On the issues, Mondale and his rivals are in surprising accord, though their emphasis and rhetoric tend to highlight their differences. All of the candidates favor some land of freeze on nuclear arms. Cranston, McGovern and Hollings urge that the U.S. try such a freeze unilaterally to see if the Soviets go along. Askew would freeze the number of warheads and missiles and the total destructive power but permit modernization of weapons under these limits. All would hold real military spending increases to 3% or 6% a year, except McGovern, who would slash such spending by 25%, and Jackson, who would cut it by an unspecified amount. All would kill the multiwarhead MX, and all except Jackson, Cranston and McGovern push for a single-warhead, mobile missile. (The Reagan Administration argues that the MX is needed to guarantee U.S. security until a new single-warhead missile is operational.) Only Cranston and Glenn would develop the B-1 bomber. Hollings alone advocates a draft.

On the deficit, Hollings' call for a flat one-year freeze on virtually all federal spending and a 3% limit on annual increases thereafter is the most sweeping proposal. The other candidates urge various combinations of defense-budget cuts; a delay in the indexing of income tax rates to inflation; postponement or cancellation of Reagan's third-year, 10% tax cut; surtaxes on high-income earners; and steps to close tax loopholes and to check the rise in medical costs.

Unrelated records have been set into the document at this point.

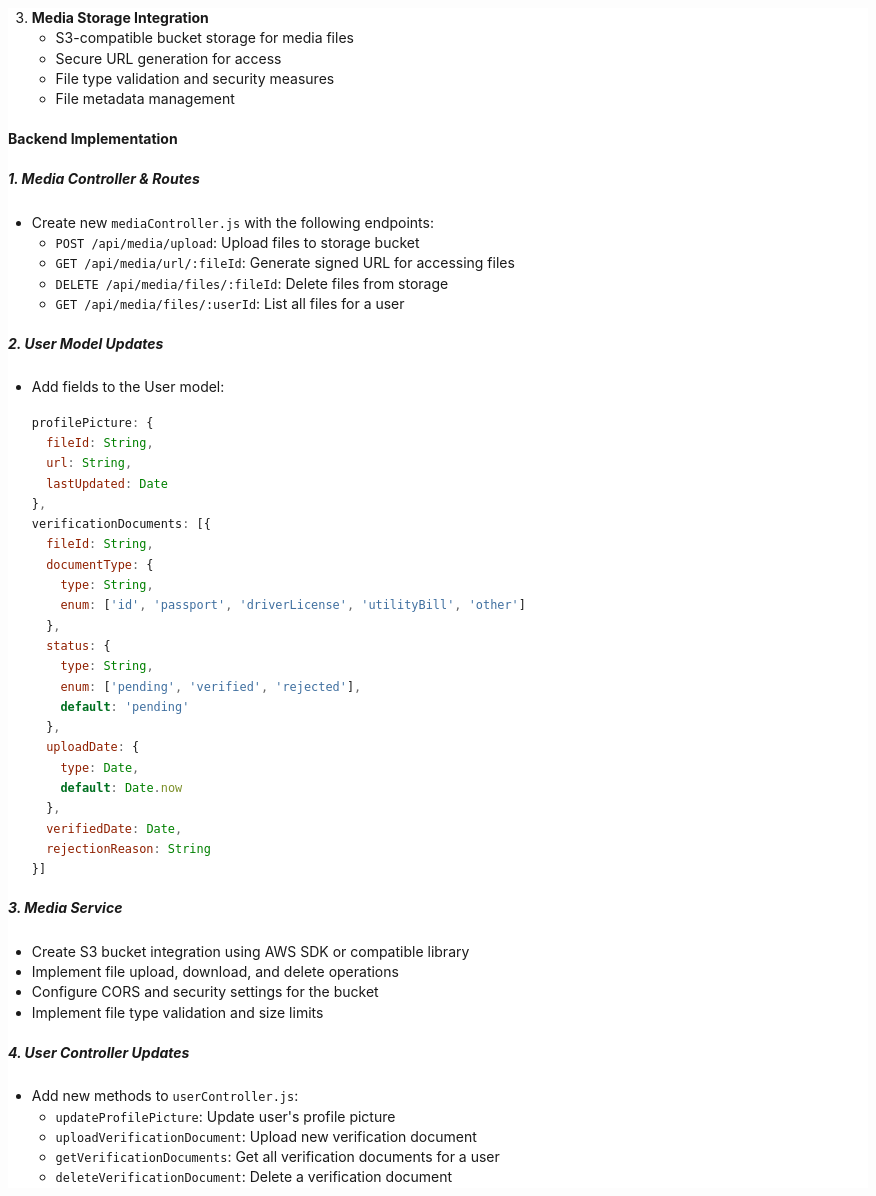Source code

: 3. **Media Storage Integration**
   - S3-compatible bucket storage for media files
   - Secure URL generation for access
   - File type validation and security measures
   - File metadata management

#### Backend Implementation

##### 1. Media Controller & Routes
- Create new `mediaController.js` with the following endpoints:
  - `POST /api/media/upload`: Upload files to storage bucket
  - `GET /api/media/url/:fileId`: Generate signed URL for accessing files
  - `DELETE /api/media/files/:fileId`: Delete files from storage
  - `GET /api/media/files/:userId`: List all files for a user

##### 2. User Model Updates
- Add fields to the User model:
  ```javascript
  profilePicture: {
    fileId: String,
    url: String,
    lastUpdated: Date
  },
  verificationDocuments: [{
    fileId: String,
    documentType: {
      type: String,
      enum: ['id', 'passport', 'driverLicense', 'utilityBill', 'other']
    },
    status: {
      type: String,
      enum: ['pending', 'verified', 'rejected'],
      default: 'pending'
    },
    uploadDate: {
      type: Date,
      default: Date.now
    },
    verifiedDate: Date,
    rejectionReason: String
  }]
  ```

##### 3. Media Service
- Create S3 bucket integration using AWS SDK or compatible library
- Implement file upload, download, and delete operations
- Configure CORS and security settings for the bucket
- Implement file type validation and size limits

##### 4. User Controller Updates
- Add new methods to `userController.js`:
  - `updateProfilePicture`: Update user's profile picture
  - `uploadVerificationDocument`: Upload new verification document
  - `getVerificationDocuments`: Get all verification documents for a user
  - `deleteVerificationDocument`: Delete a verification document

In foreign affairs, all except Glenn stress the need for U.S.-Soviet summit meetings to reduce tensions. All would cut off U.S. aid to the rebels fighting the Marxist-led government in Nicaragua, and all would halt military aid to the Salvadoran regime unless death-squad activity stops. McGovern would withdraw U.S. military aid and troops from Central America, including Honduras. None of the Democrats would loosen U.S. ties to Israel, although McGovern and Jackson urge a more even hand in the Middle East. Yet even Jackson praises Israel as "the most brilliant flower in God's garden."